Use differential captures:
- same operation, different tag name,
- same tag, different value,
- valid tag versus invalid tag,
- boolean versus integer versus string,
- normal write versus denied write.
Exit criteria:
- documented binary structs for the minimum viable read/subscribe/write path,
- sample parser that can decode captured traffic into structured JSON.
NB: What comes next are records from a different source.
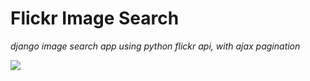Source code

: # Flickr Image Search 
 *django image search app using python flickr api, with ajax pagination*
 
<img src="https://i.imgur.com/g0zXNTi.jpg">
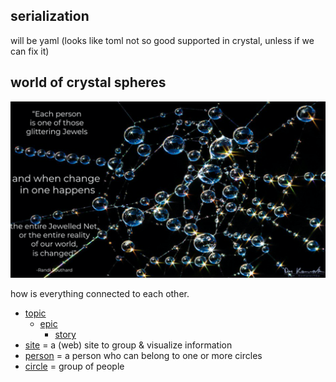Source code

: ## serialization

will be yaml (looks like toml not so good supported in crystal, unless if we can fix it)

## world of crystal spheres

![](img/crystal_spheres.png)

how is everything connected to each other.

- [topic](topic.md)
  - [epic](epic.md)
    - [story](story.md)
- [site](site.md)     = a (web) site to group & visualize information
- [person](person.md) = a person who can belong to one or more circles
- [circle](circle.md) = group of people

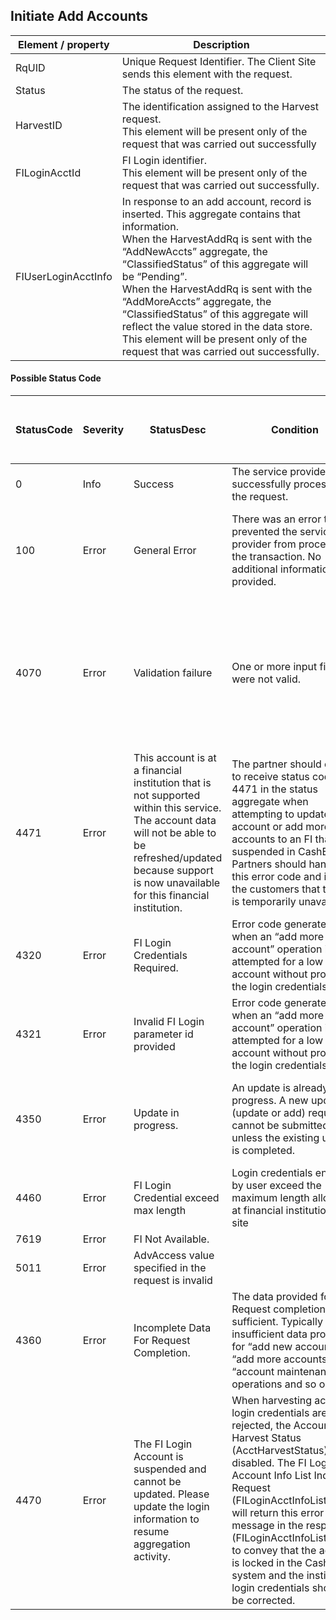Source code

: ## Initiate Add Accounts

| Element / property | Description |
| --- | --- |
| RqUID | Unique Request Identifier. The Client Site sends this element with the request. |
| Status | The status of the request. |
| HarvestID | The identification assigned to the Harvest request.<br>This element will be present only of the request that was carried out successfully |
| FILoginAcctId | FI Login identifier.<br>This element will be present only of the request that was carried out successfully. |
| FIUserLoginAcctInfo | In response to an add account, record is inserted. This aggregate contains that information.<br>When the HarvestAddRq is sent with the “AddNewAccts” aggregate, the “ClassifiedStatus” of this aggregate will be “Pending”.<br>When the HarvestAddRq is sent with the “AddMoreAccts” aggregate, the “ClassifiedStatus” of this aggregate will reflect the value stored in the data store.<br>This element will be present only of the request that was carried out successfully. |

#### Possible Status Code

| StatusCode | Severity | StatusDesc | Condition | Action API Partner should take to resolve the error |
| --- | --- | --- | --- | --- |
| 0 | Info | Success | The service provider successfully processed the request. |  |
| 100 | Error | General Error | There was an error that prevented the service provider from processing the transaction. No additional information is provided. | If this error continues to occur, please reach out to us the timestamp and CEUserId. |
| 4070 | Error | Validation failure | One or more input fields were not valid. | Partner should make sure the mandatory parameters are sent in the request and in the defined format as in the corresponding XSD. |
| 4471 | Error | This account is at a financial institution that is not supported within this service. The account data will not be able to be refreshed/updated because support is now unavailable for this financial institution. | The partner should expect to receive status code 4471 in the status aggregate when attempting to update an account or add more accounts to an FI that is suspended in CashEdge. Partners should handle this error code and inform the customers that the FI is temporarily unavailable. |  |
| 4320 | Error | FI Login Credentials Required. | Error code generated when an “add more account” operation is attempted for a low trust account without providing the login credentials. |  |
| 4321 | Error | Invalid FI Login parameter id provided | Error code generated when an “add more account” operation is attempted for a low trust account without providing the login credentials. |  |
| 4350 | Error | Update in progress. | An update is already in progress. A new update (update or add) request cannot be submitted unless the existing update is completed. | Partner should not invoke update or add until the existing update completes. |
| 4460 | Error | FI Login Credential exceed max length | Login credentials entered by user exceed the maximum length allowed at financial institution web site |  |
| 7619 | Error | FI Not Available. |  |  |
| 5011 | Error | AdvAccess value specified in the request is invalid |  |  |
| 4360 | Error | Incomplete Data For Request Completion. | The data provided for Request completion is not sufficient. Typically insufficient data provided for “add new accounts”, “add more accounts” or “account maintenance” operations and so on. |  |
| 4470 | Error | The FI Login Account is suspended and cannot be updated. Please update the login information to resume aggregation activity. | When harvesting account login credentials are rejected, the Account Harvest Status (AcctHarvestStatus) is disabled. The FI Login Account Info List Inquiry Request (FILoginAcctInfoListInqRq) will return this error message in the response (FILoginAcctInfoListInqRs) to convey that the account is locked in the CashEdge system and the institution login credentials should be corrected. |  |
## Phase 4: managed transport prototype
Build a new .NET 10 x64 prototype library:
```text
src/ManagedLmxNmx/
LmxNmxClient.cs
NmxTransport.cs
NmxFrame.cs
LmxMessages.cs
MxValueCodec.cs
MxStatus.cs
```
Prototype scope:
- connect to local NMX endpoint,
- perform startup/version/heartbeat,
- resolve one item,
- subscribe to one item,
- decode updates,
- write one item,
- disconnect cleanly.
Hard rules:
- no COM,
- no native P/Invoke except optional OS primitives already wrapped by .NET,
- no x86 process dependency,
- deterministic timeouts and cancellation,
- all binary parsers bounds-checked.
Exit criteria:
- x64 test app receives the same value/quality/timestamp as MXAccess for a known tag.
- x64 test app can write and observe `OnWriteComplete` equivalent status.
## Phase 5: parity suite
Create side-by-side tests:
```text
MXAccess x86 harness result == Managed x64 result
```
Parity matrix:
| Scenario | Expected |
| --- | --- |
| Good boolean read | same value, quality, timestamp within tolerance |
| Good numeric read | same value/type/quality |
| Good string read | same value/type/quality |
| Invalid reference | same category/source/detail |
| Subscribe initial callback | same initial value behavior |
| Subscribe change callback | same change behavior |
| Write allowed | same completion success |
| Write wrong type | same failure detail |
| Write denied | same security failure detail |
| Platform stopped | same bad quality/status behavior |
| Engine restart | reconnect and resubscribe |
| Deploy/undeploy busy | same busy status |
Exit criteria:
- managed client passes parity for the minimum production tag classes,
- documented unsupported cases are explicit.
## Phase 6: production hardening
Before replacing the sidecar:
- fuzz message parsers with captured and mutated frames,
- soak-test subscriptions with production-scale tag counts,
- run AppEngine/Platform stop-start tests,
- verify no unbounded queues,
- verify reconnect backoff,
- verify audit/security behavior for writes,
- expose metrics:
- connected state,
- heartbeat age,
- subscription count,
- pending request count,
- reconnect count,
- bad frame count.
## Immediate next work items
Completed in the 2026-04-25 run:
1. Created the x86 MXAccess trace harness at `src\MxTraceHarness`.
2. Queried the Galaxy repository for safe candidate tags using
`analysis\sql\select_capture_tags.sql`.
3. Captured register, add/remove, subscribe, invalid reference, array naming,
and advised write scenarios under `captures\`.
4. Converted `netsh.etl` traces to `network.pcapng` with `etl2pcapng`.
5. Installed Wireshark 4.6.4 and attempted Npcap 1.87 installation.
Current blocker:
- The local NMX payload is on a loopback path (`::1`) that `netsh trace` and
`pktmon` did not expose as pcap payload in this session. `dumpcap` cannot
capture until Npcap installs successfully.
Next work items:
1. Complete an elevated/interactive Npcap install or use API Monitor.
2. Recapture scalar subscribe, array subscribe, invalid subscribe, and advised
write on the NMX loopback path.
3. Write the first decoder for loopback NMX frame boundaries and timestamps.
4. Decide whether direct socket protocol or lower `IDataClient` behavior is the
better implementation target after loopback payloads are available.